“My first experience with the seven sisters was during a full moon ritual when their energies came and danced around the circle. With my interest piqued, I started researching their story and realized that a version of the Pleiades Sisters was embedded in all the ancient cultures. They were not just a side story of Greek mythology, but female avatars whose work with humanity still impacts us today.” Retta Flagg
The US Review of Books
Seven and an Eighth: The Journeys of Ignomatius
by Retta Flagg
Integrated Spirit Publishing
"There is an ancient Greek legend about seven sisters who were the offspring of Atlas and Plieone. The true story of the sisters reveals the feminine nature of the Divine and the introduction of the ancient mysteries into human consciousness."
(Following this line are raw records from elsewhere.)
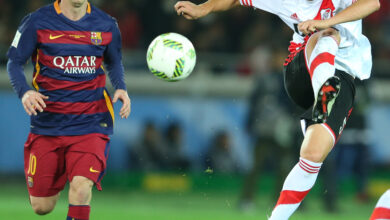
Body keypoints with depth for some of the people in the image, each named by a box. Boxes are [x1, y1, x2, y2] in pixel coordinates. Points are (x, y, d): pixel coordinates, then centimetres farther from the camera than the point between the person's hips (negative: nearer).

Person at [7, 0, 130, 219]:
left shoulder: (106, 25, 2)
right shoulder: (37, 22, -5)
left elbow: (114, 62, 19)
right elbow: (14, 63, 2)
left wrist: (121, 88, -2)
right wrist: (24, 92, -18)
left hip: (90, 122, 0)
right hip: (47, 123, 0)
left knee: (81, 188, -26)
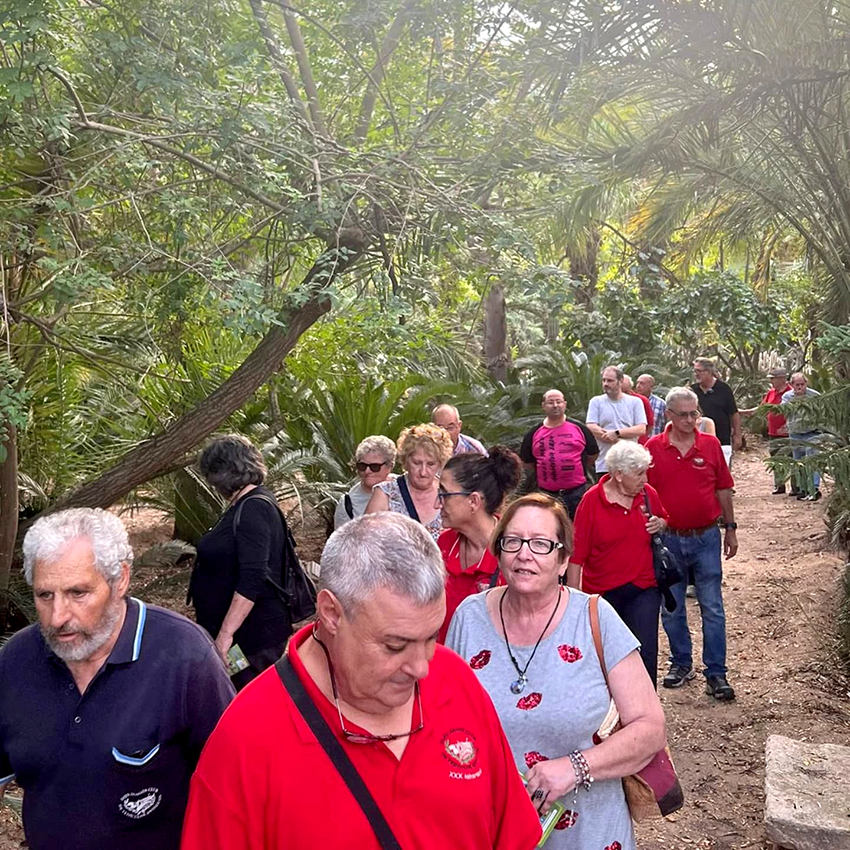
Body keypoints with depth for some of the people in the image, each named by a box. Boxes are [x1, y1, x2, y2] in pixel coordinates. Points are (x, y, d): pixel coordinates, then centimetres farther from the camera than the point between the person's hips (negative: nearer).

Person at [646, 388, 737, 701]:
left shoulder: (711, 445, -1)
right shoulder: (653, 447, -4)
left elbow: (723, 489, 6)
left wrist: (731, 528, 8)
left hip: (706, 538, 0)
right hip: (668, 540, 0)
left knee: (713, 608, 3)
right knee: (671, 609, 11)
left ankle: (716, 673, 11)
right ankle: (681, 663, 29)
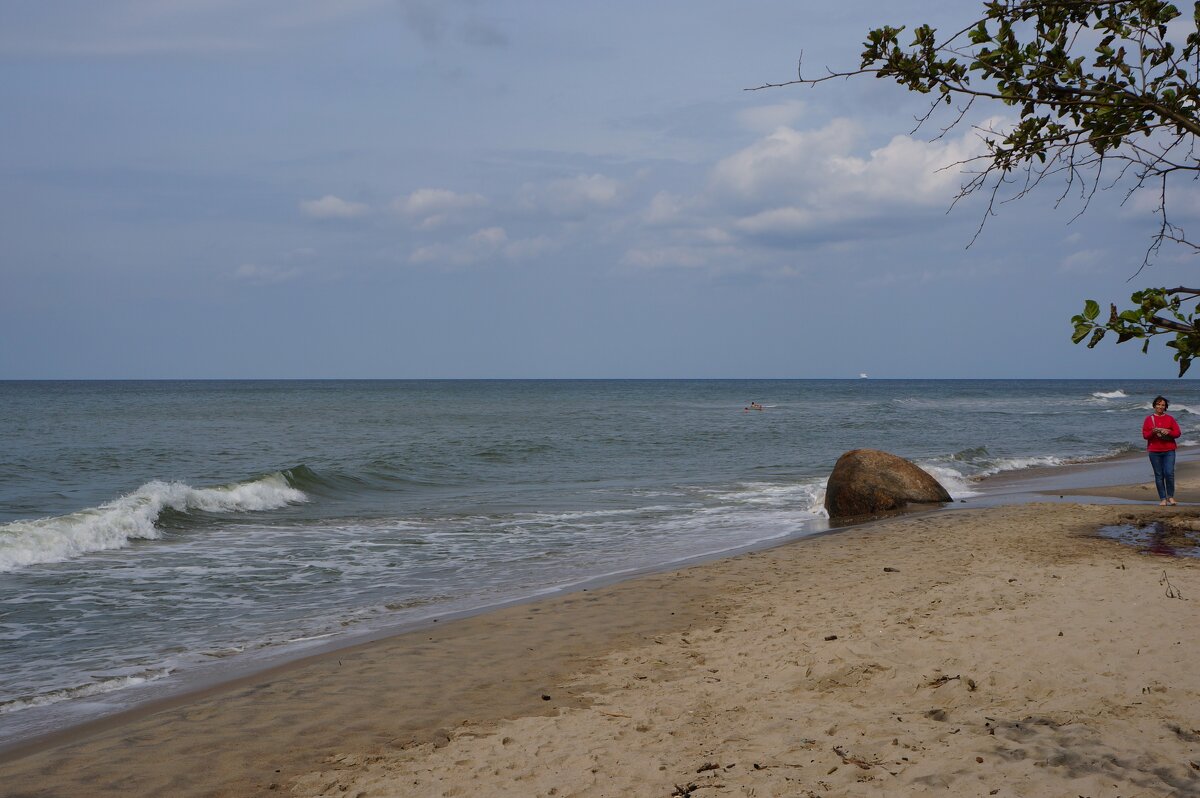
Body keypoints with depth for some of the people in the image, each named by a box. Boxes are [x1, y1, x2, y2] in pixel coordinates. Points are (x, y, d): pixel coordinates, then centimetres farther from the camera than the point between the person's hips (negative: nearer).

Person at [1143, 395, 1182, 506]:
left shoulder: (1170, 419, 8)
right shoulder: (1149, 419, 6)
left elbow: (1178, 433, 4)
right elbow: (1145, 435, 1)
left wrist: (1168, 432, -15)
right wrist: (1153, 432, -18)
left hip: (1169, 451, 0)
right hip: (1154, 451, 0)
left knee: (1169, 473, -11)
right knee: (1159, 475, 1)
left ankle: (1170, 496, 5)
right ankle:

In a wonderfully expressive story of the Seven Sisters, the book takes us through the tales of goddesses and gods, of love and healing, of sexual magic and nature, of mystery and mysticism. It is told to Ignomatius, a human woman, who relates her journey into the Source with her openness to the Divine and the Divinity. She is guided by The Hooded One through dream states, although these dreams are into a higher realm than one’s everyday dreams. Through meeting with the Seven Sisters as well as a number of gods, Ignomatius learns about the Divine Feminine. The focus is on the goddesses who have been neglected throughout history. She travels throughout the ancient world along with these Pleiadean sisters where she also comes across the Tree of Life and its lessons. All of these lessons are to teach her, and all of humanity, what is needed in order for the world to survive and then to thrive into a deeper sense of love and light.
The book is creatively written with the detailed descriptions of the higher realms of existence. As a story, it makes learning about the Seven Sisters an easier task than just by reading about each sister individually. Also, the appendix offers more concrete information about the sisters which expands the reading even further. While weaving this story, the author does an excellent job of examining the issues that she believes all of humanity needs to learn—to get along with one another, to balance the dichotomies in life, to forgive self and others, and, mostly, to be love and live in the light of the Source, however that source is named.